[Extracted page text data]
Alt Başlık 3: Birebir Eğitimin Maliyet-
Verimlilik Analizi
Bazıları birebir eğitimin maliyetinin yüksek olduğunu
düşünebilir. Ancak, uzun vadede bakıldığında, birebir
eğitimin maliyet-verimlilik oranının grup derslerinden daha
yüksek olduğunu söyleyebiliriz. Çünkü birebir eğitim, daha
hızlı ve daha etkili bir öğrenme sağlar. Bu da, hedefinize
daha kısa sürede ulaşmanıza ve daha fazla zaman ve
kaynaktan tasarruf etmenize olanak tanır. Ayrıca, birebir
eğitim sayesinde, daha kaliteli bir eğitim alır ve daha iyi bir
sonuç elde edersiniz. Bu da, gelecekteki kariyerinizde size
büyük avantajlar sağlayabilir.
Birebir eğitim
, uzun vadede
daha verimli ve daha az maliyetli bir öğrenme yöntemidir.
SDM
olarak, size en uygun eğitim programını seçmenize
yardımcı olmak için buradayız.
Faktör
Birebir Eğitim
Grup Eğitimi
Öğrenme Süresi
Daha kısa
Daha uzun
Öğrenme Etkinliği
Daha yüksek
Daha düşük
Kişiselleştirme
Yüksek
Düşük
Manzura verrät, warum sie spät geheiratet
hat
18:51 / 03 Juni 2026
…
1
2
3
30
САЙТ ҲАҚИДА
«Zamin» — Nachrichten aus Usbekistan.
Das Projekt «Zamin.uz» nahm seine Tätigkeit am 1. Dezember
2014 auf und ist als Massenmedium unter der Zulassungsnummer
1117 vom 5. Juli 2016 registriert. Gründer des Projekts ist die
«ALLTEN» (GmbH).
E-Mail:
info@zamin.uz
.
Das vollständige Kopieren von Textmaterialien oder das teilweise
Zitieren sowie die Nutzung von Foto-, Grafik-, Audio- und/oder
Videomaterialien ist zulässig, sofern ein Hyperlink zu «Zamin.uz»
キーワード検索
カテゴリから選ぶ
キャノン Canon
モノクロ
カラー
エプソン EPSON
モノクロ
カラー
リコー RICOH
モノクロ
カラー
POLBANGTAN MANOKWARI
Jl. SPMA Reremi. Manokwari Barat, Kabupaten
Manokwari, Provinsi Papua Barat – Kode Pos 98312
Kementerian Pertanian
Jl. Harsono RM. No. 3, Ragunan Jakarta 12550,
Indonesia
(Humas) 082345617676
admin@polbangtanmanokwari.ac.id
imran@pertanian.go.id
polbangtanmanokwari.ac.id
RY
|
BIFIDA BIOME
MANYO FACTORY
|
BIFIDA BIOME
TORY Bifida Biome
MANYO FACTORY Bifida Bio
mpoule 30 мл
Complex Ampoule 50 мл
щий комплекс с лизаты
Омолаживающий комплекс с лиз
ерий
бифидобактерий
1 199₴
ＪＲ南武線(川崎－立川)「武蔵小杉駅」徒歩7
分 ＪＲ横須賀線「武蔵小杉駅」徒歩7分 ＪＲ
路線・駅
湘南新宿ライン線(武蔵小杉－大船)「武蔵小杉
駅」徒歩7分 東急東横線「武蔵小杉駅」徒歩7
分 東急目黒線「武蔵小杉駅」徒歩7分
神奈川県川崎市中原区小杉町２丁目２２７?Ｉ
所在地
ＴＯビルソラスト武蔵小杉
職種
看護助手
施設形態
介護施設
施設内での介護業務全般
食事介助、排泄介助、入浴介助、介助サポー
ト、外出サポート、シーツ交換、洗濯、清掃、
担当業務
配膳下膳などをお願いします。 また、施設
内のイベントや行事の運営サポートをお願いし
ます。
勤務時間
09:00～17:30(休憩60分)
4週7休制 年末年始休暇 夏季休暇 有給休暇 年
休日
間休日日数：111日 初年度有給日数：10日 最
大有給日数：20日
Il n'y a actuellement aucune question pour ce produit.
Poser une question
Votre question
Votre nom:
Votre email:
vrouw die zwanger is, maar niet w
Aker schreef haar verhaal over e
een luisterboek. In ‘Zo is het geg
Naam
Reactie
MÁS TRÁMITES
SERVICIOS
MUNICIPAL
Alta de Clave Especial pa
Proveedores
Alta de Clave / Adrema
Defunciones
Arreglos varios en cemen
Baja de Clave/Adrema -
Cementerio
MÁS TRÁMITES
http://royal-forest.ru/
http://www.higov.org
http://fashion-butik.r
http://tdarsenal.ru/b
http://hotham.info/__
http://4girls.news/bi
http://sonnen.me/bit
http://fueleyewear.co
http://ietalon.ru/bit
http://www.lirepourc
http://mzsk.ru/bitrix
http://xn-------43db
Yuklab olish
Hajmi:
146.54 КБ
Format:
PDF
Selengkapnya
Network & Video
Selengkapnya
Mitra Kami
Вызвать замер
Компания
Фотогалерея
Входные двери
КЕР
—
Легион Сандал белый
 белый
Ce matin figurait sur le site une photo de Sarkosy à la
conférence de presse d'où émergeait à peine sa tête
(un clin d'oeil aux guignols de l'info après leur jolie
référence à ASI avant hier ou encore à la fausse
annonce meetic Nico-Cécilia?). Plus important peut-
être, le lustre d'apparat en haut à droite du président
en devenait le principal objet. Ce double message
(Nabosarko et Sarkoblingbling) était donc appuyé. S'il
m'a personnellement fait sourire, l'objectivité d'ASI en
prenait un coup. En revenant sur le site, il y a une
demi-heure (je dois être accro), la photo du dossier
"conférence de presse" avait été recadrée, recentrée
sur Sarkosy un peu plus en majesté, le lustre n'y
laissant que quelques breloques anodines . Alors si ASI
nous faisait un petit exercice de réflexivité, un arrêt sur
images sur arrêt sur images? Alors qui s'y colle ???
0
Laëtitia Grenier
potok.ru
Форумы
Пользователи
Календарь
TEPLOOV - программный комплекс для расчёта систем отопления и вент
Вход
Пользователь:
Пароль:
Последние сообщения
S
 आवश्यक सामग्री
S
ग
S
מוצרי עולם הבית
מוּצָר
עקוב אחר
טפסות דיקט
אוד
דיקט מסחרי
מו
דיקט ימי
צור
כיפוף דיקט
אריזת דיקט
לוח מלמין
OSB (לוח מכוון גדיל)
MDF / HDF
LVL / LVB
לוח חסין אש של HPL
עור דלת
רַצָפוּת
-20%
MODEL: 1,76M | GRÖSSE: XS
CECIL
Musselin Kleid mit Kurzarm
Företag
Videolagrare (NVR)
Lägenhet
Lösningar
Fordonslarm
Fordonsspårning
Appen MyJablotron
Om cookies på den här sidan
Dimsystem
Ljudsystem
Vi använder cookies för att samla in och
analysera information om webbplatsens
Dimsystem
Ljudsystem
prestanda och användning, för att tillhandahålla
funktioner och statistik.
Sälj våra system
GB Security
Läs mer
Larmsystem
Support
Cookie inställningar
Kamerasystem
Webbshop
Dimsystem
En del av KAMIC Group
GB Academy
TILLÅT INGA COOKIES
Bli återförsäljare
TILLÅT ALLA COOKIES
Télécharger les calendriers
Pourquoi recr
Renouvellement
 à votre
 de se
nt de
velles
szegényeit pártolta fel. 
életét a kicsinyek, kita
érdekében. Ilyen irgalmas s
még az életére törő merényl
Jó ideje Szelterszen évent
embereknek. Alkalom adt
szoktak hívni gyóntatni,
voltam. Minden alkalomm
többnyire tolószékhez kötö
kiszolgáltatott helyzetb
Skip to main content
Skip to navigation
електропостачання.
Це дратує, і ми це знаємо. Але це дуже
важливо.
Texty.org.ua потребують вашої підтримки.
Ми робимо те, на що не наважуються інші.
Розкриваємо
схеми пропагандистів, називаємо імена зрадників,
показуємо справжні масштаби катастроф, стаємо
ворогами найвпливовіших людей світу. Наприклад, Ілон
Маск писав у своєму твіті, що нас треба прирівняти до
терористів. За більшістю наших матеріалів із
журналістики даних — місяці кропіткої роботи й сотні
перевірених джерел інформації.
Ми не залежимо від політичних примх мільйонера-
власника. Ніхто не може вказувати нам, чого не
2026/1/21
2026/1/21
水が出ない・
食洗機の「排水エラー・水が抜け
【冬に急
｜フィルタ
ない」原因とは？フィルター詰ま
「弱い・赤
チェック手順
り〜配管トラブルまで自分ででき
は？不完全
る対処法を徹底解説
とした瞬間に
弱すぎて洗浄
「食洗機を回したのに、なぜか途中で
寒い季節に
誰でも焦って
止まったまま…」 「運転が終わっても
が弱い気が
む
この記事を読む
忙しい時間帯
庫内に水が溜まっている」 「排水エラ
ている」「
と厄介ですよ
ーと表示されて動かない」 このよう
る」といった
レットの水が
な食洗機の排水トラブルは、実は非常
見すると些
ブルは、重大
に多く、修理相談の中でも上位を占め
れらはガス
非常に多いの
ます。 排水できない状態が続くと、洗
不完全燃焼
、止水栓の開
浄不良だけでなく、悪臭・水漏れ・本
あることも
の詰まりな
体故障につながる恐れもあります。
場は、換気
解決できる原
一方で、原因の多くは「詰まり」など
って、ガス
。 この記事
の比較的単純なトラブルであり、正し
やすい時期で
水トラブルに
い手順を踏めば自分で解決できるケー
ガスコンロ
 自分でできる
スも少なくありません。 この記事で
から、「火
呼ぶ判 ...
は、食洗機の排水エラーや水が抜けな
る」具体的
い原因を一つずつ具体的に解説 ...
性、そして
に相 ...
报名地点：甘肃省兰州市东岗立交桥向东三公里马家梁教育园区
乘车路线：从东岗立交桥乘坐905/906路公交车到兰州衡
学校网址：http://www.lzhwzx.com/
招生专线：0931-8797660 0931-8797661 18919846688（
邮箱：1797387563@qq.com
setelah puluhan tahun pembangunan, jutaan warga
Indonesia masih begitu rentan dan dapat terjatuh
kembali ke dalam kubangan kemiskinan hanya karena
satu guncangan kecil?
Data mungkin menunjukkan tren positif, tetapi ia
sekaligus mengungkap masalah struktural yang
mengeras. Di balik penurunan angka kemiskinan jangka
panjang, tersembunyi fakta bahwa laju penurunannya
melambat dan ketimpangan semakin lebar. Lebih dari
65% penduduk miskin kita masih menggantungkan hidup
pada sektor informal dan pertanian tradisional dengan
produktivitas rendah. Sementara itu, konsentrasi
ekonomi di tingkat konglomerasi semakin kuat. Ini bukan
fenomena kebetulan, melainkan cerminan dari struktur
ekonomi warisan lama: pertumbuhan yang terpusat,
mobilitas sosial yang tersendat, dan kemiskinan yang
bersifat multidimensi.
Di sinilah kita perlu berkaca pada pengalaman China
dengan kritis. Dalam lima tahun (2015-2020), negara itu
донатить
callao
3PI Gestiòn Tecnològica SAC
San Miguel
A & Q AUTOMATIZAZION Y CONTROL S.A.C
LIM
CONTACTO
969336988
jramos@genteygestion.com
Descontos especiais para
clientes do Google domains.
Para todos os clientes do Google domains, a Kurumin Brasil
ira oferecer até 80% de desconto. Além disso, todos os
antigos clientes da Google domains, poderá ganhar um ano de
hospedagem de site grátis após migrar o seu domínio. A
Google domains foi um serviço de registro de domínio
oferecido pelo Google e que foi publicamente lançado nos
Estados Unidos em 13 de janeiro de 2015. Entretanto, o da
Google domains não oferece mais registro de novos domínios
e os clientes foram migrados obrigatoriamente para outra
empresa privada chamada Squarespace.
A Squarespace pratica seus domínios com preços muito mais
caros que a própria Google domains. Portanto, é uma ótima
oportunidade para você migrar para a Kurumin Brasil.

§ TASK BRIEF
Starting at the first of the lines and ending with the line that contains "hızlı ve daha", write them out again with "grup derslerinden" changed to "sınıf derslerinden" and nothing else altered.

§ SOLUTION TO THE PROBLEM
Alt Başlık 3: Birebir Eğitimin Maliyet-
Verimlilik Analizi
Bazıları birebir eğitimin maliyetinin yüksek olduğunu
düşünebilir. Ancak, uzun vadede bakıldığında, birebir
eğitimin maliyet-verimlilik oranının sınıf derslerinden daha
yüksek olduğunu söyleyebiliriz. Çünkü birebir eğitim, daha
hızlı ve daha etkili bir öğrenme sağlar. Bu da, hedefinize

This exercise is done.